#### About this task:
Please reproduce the records exactly, leaving out any pictures.

┄┄┄┄┄┄

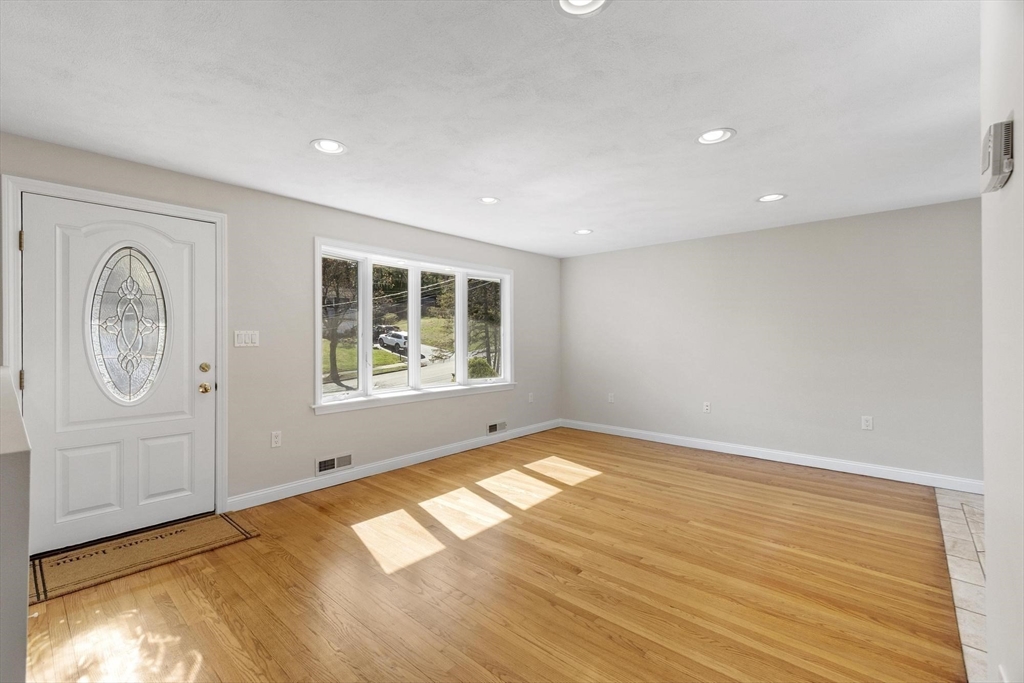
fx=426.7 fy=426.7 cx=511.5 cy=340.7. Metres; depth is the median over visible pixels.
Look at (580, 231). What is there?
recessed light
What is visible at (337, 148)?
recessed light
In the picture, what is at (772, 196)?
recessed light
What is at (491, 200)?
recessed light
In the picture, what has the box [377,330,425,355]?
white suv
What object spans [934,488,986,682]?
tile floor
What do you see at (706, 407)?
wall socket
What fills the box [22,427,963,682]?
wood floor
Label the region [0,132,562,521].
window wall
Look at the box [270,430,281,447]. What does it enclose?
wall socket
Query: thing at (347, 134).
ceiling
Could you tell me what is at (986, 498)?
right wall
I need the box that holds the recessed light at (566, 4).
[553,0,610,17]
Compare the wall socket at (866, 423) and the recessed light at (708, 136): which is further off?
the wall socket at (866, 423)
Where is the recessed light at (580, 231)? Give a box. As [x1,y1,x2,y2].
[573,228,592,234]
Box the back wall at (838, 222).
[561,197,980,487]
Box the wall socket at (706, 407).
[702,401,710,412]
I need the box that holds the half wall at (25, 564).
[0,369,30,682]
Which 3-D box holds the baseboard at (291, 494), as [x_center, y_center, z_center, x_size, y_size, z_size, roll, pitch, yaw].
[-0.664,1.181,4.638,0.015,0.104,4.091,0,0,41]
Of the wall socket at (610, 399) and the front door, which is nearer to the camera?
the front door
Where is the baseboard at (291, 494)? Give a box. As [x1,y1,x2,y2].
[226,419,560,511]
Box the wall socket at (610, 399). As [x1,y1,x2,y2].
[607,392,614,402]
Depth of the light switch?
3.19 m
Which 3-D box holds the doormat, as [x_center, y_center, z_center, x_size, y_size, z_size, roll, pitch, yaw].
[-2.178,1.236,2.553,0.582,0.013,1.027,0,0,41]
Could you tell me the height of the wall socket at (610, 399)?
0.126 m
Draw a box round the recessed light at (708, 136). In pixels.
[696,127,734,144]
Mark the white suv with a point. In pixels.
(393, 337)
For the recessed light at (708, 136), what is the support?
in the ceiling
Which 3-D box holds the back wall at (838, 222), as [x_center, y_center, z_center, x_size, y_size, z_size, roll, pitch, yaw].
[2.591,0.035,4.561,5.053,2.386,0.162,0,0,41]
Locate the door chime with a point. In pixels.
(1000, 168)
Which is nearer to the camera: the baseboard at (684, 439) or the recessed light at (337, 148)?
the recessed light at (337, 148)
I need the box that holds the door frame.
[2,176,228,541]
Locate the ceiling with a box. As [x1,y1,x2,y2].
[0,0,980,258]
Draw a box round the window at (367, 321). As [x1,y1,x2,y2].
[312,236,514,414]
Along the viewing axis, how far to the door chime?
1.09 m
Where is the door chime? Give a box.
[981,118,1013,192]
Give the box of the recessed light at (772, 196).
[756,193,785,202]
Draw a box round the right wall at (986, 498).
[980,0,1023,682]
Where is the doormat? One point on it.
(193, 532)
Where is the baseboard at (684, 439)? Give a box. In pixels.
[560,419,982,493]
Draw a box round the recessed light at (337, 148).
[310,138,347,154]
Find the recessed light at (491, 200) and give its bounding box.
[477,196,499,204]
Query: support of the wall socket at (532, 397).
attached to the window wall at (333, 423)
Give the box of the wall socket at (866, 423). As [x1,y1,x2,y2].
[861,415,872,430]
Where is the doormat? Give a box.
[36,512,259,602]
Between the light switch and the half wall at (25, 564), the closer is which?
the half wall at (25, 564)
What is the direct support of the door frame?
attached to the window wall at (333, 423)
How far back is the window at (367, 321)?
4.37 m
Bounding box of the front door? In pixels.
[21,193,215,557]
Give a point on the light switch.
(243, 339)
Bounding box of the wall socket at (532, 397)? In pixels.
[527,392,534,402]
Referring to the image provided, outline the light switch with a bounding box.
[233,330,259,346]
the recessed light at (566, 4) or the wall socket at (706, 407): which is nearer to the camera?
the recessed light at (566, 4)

┄┄┄┄┄┄

#### Solution:
fx=426.7 fy=426.7 cx=511.5 cy=340.7. Metres; depth is the median over visible pixels.
Look at (580, 231). What is there?
recessed light
What is visible at (337, 148)?
recessed light
In the picture, what is at (772, 196)?
recessed light
What is at (491, 200)?
recessed light
In the picture, what has the box [377,330,425,355]?
white suv
What object spans [934,488,986,682]?
tile floor
What do you see at (706, 407)?
wall socket
What fills the box [22,427,963,682]?
wood floor
Label the region [0,132,562,521].
window wall
Look at the box [270,430,281,447]. What does it enclose?
wall socket
Query: thing at (347, 134).
ceiling
Could you tell me what is at (986, 498)?
right wall
I need the box that holds the recessed light at (566, 4).
[553,0,610,17]
Compare the wall socket at (866, 423) and the recessed light at (708, 136): which is further off?
the wall socket at (866, 423)
Where is the recessed light at (580, 231)? Give a box. As [x1,y1,x2,y2].
[573,228,592,234]
Box the back wall at (838, 222).
[561,197,980,487]
Box the wall socket at (706, 407).
[702,401,710,412]
I need the box that holds the half wall at (25, 564).
[0,369,30,682]
Which 3-D box holds the baseboard at (291, 494), as [x_center, y_center, z_center, x_size, y_size, z_size, roll, pitch, yaw].
[-0.664,1.181,4.638,0.015,0.104,4.091,0,0,41]
Of the wall socket at (610, 399) and the front door, which is nearer to the camera?
the front door
Where is the baseboard at (291, 494)? Give a box. As [x1,y1,x2,y2].
[226,419,560,511]
Box the wall socket at (610, 399). As [x1,y1,x2,y2].
[607,392,614,402]
Depth of the light switch?
3.19 m
Which 3-D box holds the doormat, as [x_center, y_center, z_center, x_size, y_size, z_size, roll, pitch, yaw].
[-2.178,1.236,2.553,0.582,0.013,1.027,0,0,41]
Could you tell me the height of the wall socket at (610, 399)?
0.126 m
Draw a box round the recessed light at (708, 136). In pixels.
[696,127,734,144]
Mark the white suv with a point. In pixels.
(393, 337)
For the recessed light at (708, 136), what is the support?
in the ceiling
Which 3-D box holds the back wall at (838, 222), as [x_center, y_center, z_center, x_size, y_size, z_size, roll, pitch, yaw].
[2.591,0.035,4.561,5.053,2.386,0.162,0,0,41]
Locate the door chime with a point. In pixels.
(1000, 168)
Which is nearer to the camera: the baseboard at (684, 439) or the recessed light at (337, 148)?
the recessed light at (337, 148)
I need the box that holds the door frame.
[2,176,228,541]
Locate the ceiling with a box. As [x1,y1,x2,y2].
[0,0,980,258]
Draw a box round the window at (367, 321). As [x1,y1,x2,y2].
[312,236,514,414]
Along the viewing axis, how far to the door chime?
1.09 m
Where is the door chime? Give a box.
[981,118,1013,192]
Give the box of the recessed light at (772, 196).
[756,193,785,202]
Draw a box round the right wall at (986, 498).
[980,0,1023,682]
Where is the doormat? One point on it.
(193, 532)
Where is the baseboard at (684, 439)? Give a box. In pixels.
[560,419,982,493]
Draw a box round the recessed light at (337, 148).
[310,138,347,154]
Find the recessed light at (491, 200) and give its bounding box.
[477,196,499,204]
Query: support of the wall socket at (532, 397).
attached to the window wall at (333, 423)
Give the box of the wall socket at (866, 423). As [x1,y1,x2,y2].
[861,415,872,430]
Where is the doormat? Give a box.
[36,512,259,602]
Between the light switch and the half wall at (25, 564), the closer is which?
the half wall at (25, 564)
What is the direct support of the door frame?
attached to the window wall at (333, 423)
How far back is the window at (367, 321)?
4.37 m
Bounding box of the front door? In pixels.
[21,193,215,557]
Give a point on the light switch.
(243, 339)
Bounding box of the wall socket at (532, 397)? In pixels.
[527,392,534,402]
Referring to the image provided, outline the light switch with a bounding box.
[233,330,259,346]
the recessed light at (566, 4) or the wall socket at (706, 407): which is nearer to the camera?
the recessed light at (566, 4)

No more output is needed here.